A quick search led to a KB titled “Security considerations and disallowing inter-Virtual Machine Transparent Page Sharing (2080735)“, which outlines the details of scenario 2, along with stating “This technique works only in a highly controlled system configured in a non-standard way that VMware believes would not be recreated in a production environment”.

With that being said, it sounds like this would be an extremely difficult attack that requires systems to be configured in a non-standard way.

Current status of TPS

Believe it or not, TPS and memory deduplication is still enabled, however it’s only deduplicating pages from within the same VM. TPS is not deduplicating pages from multiple VMs.

Additionally, VMware has given us controls to configure TPS to allow it amongst multiple VMs, or even enable it globally across the ESXi host.

See below for the settings to configure TPS on ESXi via “Advanced Settings”:

A table providing configurable options for Transparent Page Sharing (TPS) on VMware vSphere ESXi
Transparent Page Sharing (TPS) Settings for ESXi Host

The above table was provided by VMware’s “Additional Transparent Page Sharing management capabilities and new default settings (2097593)” KB.

In short, you could enable TPS globally (Inter-VM) by setting “Mem.ShareForceSalting” in “Advanced Settings”, to a value of “0”. You can also use the salting to configure groups of VMs that are allow to share memory pages.

Additionally, you can tweak the behavior of TPS by modifying some of the settings shown below:

TPS Memory Sharing Settings

As you can see you can configure things like the scanning occurrence (Mem.ShareScanTime) of how often the system will check for memory pages that can be shared/deduplicated and other settings.

TPS is enabled, but not working

So, you may have decided to enable TPS in your environment, but you’re noticing that either no, or very little memory pages are being marked as shared.

ESXi Memory Graph showing Memory Deduplication from TPS
TPS Memory Deduplication – Amount of host physical memory that backs shared guest physical memory

In the example above, you’ll notice that on a loaded host, with TPS enabled globally (Inter-VM, amongst all VMs), that the host is only deduplicating 1,052KB of memory.

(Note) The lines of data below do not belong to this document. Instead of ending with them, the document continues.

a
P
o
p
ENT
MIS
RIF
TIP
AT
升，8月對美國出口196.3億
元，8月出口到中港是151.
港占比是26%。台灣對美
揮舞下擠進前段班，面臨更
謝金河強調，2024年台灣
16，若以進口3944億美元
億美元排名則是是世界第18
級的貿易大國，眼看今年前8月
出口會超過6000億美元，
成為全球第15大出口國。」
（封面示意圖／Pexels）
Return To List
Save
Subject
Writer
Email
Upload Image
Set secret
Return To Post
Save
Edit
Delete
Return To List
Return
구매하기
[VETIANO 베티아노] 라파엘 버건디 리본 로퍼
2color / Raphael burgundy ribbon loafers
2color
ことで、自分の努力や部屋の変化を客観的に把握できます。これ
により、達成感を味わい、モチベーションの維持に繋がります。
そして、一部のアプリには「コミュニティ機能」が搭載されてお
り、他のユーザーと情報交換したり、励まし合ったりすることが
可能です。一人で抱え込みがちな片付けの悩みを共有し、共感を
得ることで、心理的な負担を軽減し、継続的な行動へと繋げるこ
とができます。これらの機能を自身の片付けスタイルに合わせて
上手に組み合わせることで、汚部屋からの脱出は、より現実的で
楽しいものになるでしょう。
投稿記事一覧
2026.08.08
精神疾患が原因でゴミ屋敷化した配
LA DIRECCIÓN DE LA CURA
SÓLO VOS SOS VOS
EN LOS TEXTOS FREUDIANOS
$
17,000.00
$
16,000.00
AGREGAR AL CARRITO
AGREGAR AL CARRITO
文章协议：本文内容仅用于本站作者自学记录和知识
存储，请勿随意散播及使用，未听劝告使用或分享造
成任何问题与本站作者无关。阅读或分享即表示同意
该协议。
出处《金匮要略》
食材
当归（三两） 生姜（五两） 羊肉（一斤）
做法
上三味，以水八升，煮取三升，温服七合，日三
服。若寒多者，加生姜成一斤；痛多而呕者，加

This is because you will most often only see TPS being heavily utilized on an ESXi host that has over-committed memory, there’s also a chance that you simply don’t have enough memory pages that can be duplicated.

Memory Deduplication, TPS, and VMware Horizon VDI

Because VMware Horizon utilizes the “vmfork” with “Just-in-Time” desktop delivery, non-persistent VDI will benefit from some level of memory deduplication by default when using Instant Clones with non-persistent VDI. This is because non-persistent VDI guests are spawned from a running base image.

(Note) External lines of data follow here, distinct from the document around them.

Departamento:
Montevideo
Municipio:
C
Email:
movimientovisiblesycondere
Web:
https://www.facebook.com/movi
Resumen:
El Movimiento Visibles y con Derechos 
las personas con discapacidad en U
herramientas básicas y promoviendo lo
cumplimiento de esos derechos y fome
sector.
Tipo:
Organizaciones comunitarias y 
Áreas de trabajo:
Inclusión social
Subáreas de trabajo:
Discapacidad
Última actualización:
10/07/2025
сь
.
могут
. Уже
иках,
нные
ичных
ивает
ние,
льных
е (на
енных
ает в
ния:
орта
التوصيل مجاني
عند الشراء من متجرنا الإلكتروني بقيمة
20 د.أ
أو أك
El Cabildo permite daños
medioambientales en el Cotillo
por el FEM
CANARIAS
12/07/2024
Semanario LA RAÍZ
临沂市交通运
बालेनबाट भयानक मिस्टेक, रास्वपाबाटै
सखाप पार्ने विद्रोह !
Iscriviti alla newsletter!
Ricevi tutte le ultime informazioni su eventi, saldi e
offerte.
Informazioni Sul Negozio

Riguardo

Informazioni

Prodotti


Additionally, you can further implement, enable, and configure TPS by configuring some Transparent Page Sharing options inside of the VMware Horizon Administration console.

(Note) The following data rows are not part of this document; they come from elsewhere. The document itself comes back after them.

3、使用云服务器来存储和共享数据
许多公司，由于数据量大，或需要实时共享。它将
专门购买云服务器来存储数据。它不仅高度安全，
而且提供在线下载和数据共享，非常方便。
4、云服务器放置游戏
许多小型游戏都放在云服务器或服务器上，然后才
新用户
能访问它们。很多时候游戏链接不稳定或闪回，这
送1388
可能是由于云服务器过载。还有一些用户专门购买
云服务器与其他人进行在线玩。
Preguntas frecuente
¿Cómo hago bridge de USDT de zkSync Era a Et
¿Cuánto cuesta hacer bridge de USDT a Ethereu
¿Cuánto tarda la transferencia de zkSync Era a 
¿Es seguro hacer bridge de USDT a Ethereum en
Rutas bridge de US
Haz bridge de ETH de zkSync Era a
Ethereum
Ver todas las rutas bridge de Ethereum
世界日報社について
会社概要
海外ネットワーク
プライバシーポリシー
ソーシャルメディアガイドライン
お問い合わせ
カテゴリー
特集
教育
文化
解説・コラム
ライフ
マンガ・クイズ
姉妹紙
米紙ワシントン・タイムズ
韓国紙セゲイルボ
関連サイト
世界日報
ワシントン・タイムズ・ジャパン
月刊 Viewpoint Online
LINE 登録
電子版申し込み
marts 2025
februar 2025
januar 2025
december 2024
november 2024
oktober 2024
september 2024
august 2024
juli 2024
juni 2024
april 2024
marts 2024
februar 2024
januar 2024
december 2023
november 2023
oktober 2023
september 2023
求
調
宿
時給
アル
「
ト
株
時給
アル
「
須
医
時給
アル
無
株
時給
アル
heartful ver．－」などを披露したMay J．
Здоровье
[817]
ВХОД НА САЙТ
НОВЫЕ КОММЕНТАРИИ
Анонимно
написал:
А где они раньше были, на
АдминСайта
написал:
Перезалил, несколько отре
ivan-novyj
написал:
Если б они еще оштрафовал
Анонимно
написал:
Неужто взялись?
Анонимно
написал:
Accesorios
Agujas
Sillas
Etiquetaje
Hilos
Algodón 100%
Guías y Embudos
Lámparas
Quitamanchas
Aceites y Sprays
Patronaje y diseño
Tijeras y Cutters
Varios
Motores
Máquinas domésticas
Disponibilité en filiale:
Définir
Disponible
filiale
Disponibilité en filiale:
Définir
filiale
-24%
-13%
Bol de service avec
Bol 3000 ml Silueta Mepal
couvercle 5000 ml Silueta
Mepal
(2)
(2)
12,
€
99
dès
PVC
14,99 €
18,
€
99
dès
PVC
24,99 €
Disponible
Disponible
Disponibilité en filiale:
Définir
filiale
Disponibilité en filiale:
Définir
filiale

When creating a Desktop Pool, you can set the “Transparent Page Sharing” open to “Virtual Machine” (Memory dedupe inside of the VM only), “Pool” (Memory dedupe across the Desktop Pool), “Pod” (Dedupe across the pod), or “Global” (Full Inter-VM memory deduplication across the ESXi host).

If you enabled TPS on the ESXi host globally, these settings are null and not used.

TPS Use Cases

So you might be asking when it’s a good time to use TPS?

  • The Homelab – When is a homelab not a good reason to try something? Looking to save some memory and overcommit memory resources? Implement TPS.
  • VDI Environments – On highly dense hosts, you may consider implementing TPS at some level to maximize the utilization of resources, however you must be aware of the security consequences and factor this in when configuring TPS.
  • Environments with no Sensitive Information – It’s hard to imagine, but if you have an environment that doesn’t contain any sensitive information and doesn’t use any security keys, it would be suitable to enable TPS.

I’m sure there’s a number of other use cases, so leave a comment if you can think of one.

Conclusion

In my opinion Transparent Page Sharing is a technology that should not be forgotten and discarded. VMware admins should be aware of it, how to configure it, and what the implications are of using it.

If you are considering enabling TPS in your environment, you must factor in the potential security consequences of doing so.